И теперь, когда их боевой клич слышен у самого порога, только теперь видна мне истинная сила моих беспощадных детищ.
Любовь к дальнему такая же химера, как и любовь к ближнему. Не более чем удачная игра слов великого гения. Человек — это саморазрушение. И вся трагичность для рассудка состоит в бесплодности и ненужности этой жертвы. А когда жертвуют, то забывают о предмете, ради которого идут к последней черте. Забывают и о любви, и об идеалах и привязанностях. И как следствие убивают их прежде себя.

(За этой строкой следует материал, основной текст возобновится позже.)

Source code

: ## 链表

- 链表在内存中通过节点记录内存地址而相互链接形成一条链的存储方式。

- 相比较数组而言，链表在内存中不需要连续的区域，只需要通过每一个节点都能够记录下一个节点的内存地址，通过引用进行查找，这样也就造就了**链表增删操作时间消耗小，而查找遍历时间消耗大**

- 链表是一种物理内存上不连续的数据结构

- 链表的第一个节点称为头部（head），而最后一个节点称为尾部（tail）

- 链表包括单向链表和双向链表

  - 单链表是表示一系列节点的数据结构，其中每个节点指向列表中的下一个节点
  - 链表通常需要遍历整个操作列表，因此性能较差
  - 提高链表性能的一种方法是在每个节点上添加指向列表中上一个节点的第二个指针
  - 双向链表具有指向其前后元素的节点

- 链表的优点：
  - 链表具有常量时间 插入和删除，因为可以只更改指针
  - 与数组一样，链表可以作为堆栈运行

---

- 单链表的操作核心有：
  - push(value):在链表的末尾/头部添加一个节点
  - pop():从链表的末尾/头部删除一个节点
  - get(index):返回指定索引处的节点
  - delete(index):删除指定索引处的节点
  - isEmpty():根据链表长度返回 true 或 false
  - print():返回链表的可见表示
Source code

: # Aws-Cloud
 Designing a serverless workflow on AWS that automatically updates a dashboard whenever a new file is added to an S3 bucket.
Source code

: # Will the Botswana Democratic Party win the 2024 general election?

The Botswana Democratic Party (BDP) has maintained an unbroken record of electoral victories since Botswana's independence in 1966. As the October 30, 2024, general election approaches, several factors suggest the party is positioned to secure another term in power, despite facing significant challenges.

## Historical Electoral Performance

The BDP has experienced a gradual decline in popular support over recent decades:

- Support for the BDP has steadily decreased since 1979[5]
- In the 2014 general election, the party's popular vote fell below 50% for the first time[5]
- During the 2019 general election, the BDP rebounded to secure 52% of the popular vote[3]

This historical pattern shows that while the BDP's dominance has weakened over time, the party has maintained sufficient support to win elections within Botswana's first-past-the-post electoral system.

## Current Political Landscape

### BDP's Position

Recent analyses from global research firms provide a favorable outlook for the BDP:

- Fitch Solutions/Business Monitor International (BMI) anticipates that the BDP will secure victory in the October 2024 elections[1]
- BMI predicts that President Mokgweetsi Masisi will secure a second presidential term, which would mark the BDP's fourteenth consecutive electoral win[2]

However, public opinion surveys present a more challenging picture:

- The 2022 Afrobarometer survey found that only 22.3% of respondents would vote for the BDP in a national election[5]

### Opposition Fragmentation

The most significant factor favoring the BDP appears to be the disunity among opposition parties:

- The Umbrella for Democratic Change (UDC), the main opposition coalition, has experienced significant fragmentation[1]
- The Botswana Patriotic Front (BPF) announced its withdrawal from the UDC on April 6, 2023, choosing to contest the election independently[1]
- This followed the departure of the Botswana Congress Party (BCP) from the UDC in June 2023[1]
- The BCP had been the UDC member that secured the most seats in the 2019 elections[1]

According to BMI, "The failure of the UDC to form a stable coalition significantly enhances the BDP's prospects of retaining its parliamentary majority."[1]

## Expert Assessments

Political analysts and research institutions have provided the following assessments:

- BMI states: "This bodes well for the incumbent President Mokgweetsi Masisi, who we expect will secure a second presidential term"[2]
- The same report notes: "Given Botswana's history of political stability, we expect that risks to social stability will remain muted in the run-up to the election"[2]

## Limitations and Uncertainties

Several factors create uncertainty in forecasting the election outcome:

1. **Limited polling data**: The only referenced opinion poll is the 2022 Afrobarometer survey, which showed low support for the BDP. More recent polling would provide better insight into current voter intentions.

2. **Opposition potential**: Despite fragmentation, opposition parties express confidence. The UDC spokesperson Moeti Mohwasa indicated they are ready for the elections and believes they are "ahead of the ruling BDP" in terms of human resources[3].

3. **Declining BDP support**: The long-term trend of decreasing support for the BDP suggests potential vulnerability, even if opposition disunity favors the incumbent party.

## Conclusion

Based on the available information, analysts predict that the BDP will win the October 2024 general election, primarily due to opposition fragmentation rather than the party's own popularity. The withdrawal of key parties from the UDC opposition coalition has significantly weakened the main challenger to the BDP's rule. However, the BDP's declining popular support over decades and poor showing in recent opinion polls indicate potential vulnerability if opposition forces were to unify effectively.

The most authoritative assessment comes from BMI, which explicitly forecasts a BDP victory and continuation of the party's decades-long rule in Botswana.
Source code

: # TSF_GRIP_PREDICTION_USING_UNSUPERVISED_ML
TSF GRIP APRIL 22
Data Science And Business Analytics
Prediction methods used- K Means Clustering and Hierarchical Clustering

"Наша жизнь — комедия, в которой последний акт всегда кровав".
Не дать вырасти пошлости на полях славной битвы — вот моё желание сегодня!
Пусть пьеса идёт своим чередом. Независимо от финала. Но пусть при взгляде на сцену не тошнит от собственной бездарности и трусости.
И вновь перед сном проверяю я своё оружие и начищаю доспехи.
Я жду вас, мои новые противники! Я готов.
И того, кто умён, и того, кто красив
Небо в землю упрячет, под корень скосив.
Горе нам! Мы истлеем без пользы, без цели,
Станем бывшими мы, бытия не вкусив.
* * *
"Кровь по-нашему вообще не тайна. А если — не тайна, то незачем, конечно, и в жертву богу приносить кровь, но и, обратно, незачем удерживаться, мистически удерживаться, религиозно трепетать перед её пролитием. "Только жалко". — Только? Ну, то немного. Вот где лежит разгадка, почему такая кроткая цивилизация, как наша, стала в то же время столь воинственно-кровавою: кровь стала водой, сперва в нас, но затем уже и — для нас".